CMSP Joint ICTP-SISSA Seminar: Coherence and Scrambling in Quantum Circuits Coupled to a Monitored Environment
Starts 27 Apr 2023 11:00
Ends 27 Apr 2023 12:00
Central European Time
Hybrid Seminar
Luigi Stasi Seminar Room + Zoom
Shane Kelly
(Johannes Gutenberg-Universität)
Abstract:
I will present our recent work on information transitions induced by coupling to an environmental. The first transition I will discuss occurs in a monitored random circuit where previously it was shown that a competition between unitaries and measurements can generate an entanglement transition. Here, we will show that an entanglement transition can be tuned by a competition between coherence generating and coherence destroying circuit elements. The second transition I will present occurs in a circuit that exchanges qubits with an environment.
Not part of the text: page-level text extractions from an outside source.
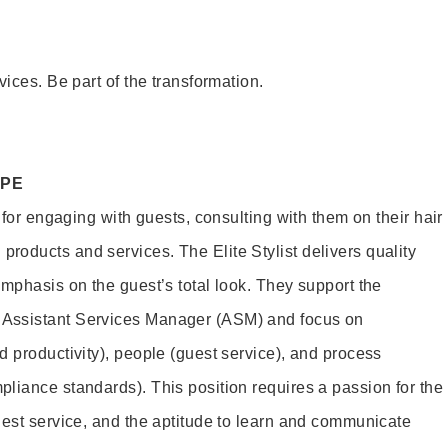
vices. Be part of the transformation.
OPE
e for engaging with guests, consulting with them on their hair
oducts and services. The Elite Stylist delivers quality
emphasis on the guest’s total look. They support the
Assistant Services Manager (ASM) and focus on
d productivity), people (guest service), and process
liance standards). This position requires a passion for the
uest service, and the aptitude to learn and communicate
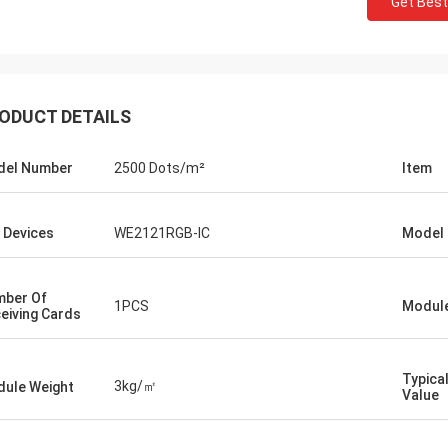
Get Best
ODUCT DETAILS
del Number
2500 Dots/m²
Item
 Devices
WE2121RGB-IC
Model 
ber Of
1PCS
Module
eiving Cards
Typica
3kg/㎡
ule Weight
Value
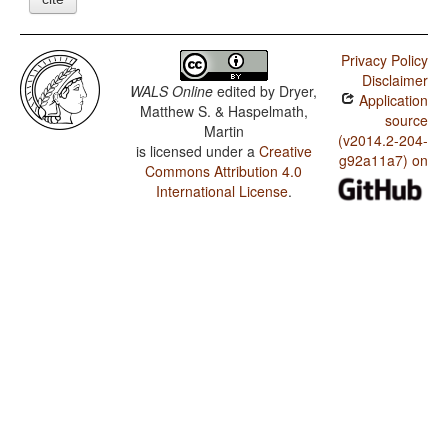
Privacy Policy
Disclaimer
WALS Online
edited by
Dryer,
Application
Matthew S. & Haspelmath,
source
Martin
(v2014.2-204-
is licensed under a
Creative
g92a11a7) on
Commons Attribution 4.0
International License
.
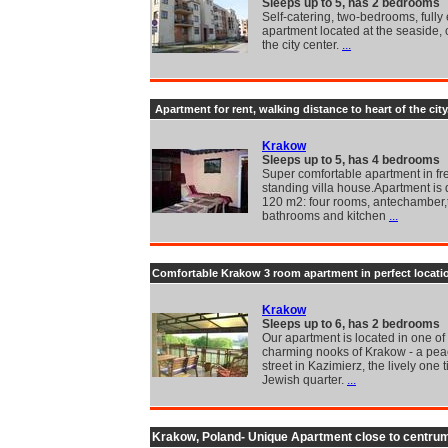
Sleeps up to 5, has 2 bedrooms
Self-catering, two-bedrooms, fully
apartment located at the seaside, 
the city center.
...
Apartment for rent, walking distance to heart of the city
Krakow
Sleeps up to 5, has 4 bedrooms
Super comfortable apartment in fr
standing villa house.Apartment is 
120 m2: four rooms, antechamber
bathrooms and kitchen
...
Comfortable Krakow 3 room apartment in perfect locati
Krakow
Sleeps up to 6, has 2 bedrooms
Our apartment is located in one of
charming nooks of Krakow - a pea
street in Kazimierz, the lively one 
Jewish quarter.
...
Krakow, Poland- Unique Apartment close to centru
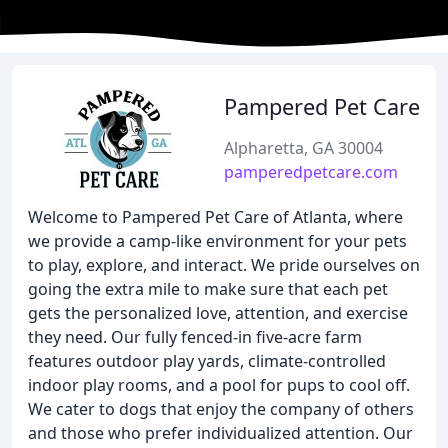
Pampered Pet Care
Alpharetta, GA 30004
pamperedpetcare.com
Welcome to Pampered Pet Care of Atlanta, where
we provide a camp-like environment for your pets
to play, explore, and interact. We pride ourselves on
going the extra mile to make sure that each pet
gets the personalized love, attention, and exercise
they need. Our fully fenced-in five-acre farm
features outdoor play yards, climate-controlled
indoor play rooms, and a pool for pups to cool off.
We cater to dogs that enjoy the company of others
and those who prefer individualized attention. Our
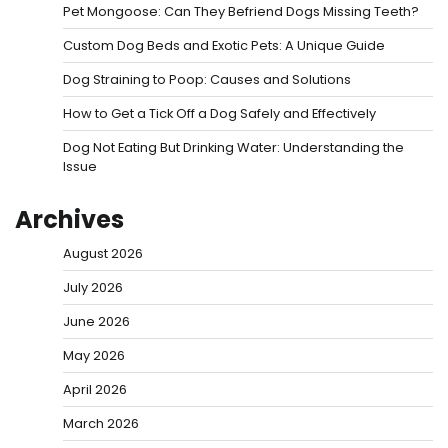
Pet Mongoose: Can They Befriend Dogs Missing Teeth?
Custom Dog Beds and Exotic Pets: A Unique Guide
Dog Straining to Poop: Causes and Solutions
How to Get a Tick Off a Dog Safely and Effectively
Dog Not Eating But Drinking Water: Understanding the
Issue
Archives
August 2026
July 2026
June 2026
May 2026
April 2026
March 2026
No measurements are preformed, but a transition in scrambling occurs tuned by the rate of coupling to the environment, p. Using the out-of-time-order correlator (OTOC) to characterize scrambling, we find a nonequilibrium phase transition in the directed percolation universality class at a critical swap rate, p_c: for p<p_c, the ensemble-averaged OTOC exhibits ballistic growth with a tunable light cone velocity, while for p>p_c, the OTOC fails to percolate within the system and vanishes uniformly after a finite time, indicating that all local operators are rapidly swapped into the environment. I will also present the consequences of both transitions for the encoding of quantum information. In the first case, we show how coherence is a requirement for quantum communication, provide coherence bounds for stabilizer error correction codes, and argue for a heuristic useful for classical simulations of open system dynamics with the potential of an exponential speed up. In the case of the scrambling transition, we present an efficient decoder whose fidelity undergoes a transition that provides an experimentally viable way to observe a quantum information transition, circumventing the post selection problem known for measurement induced transitions.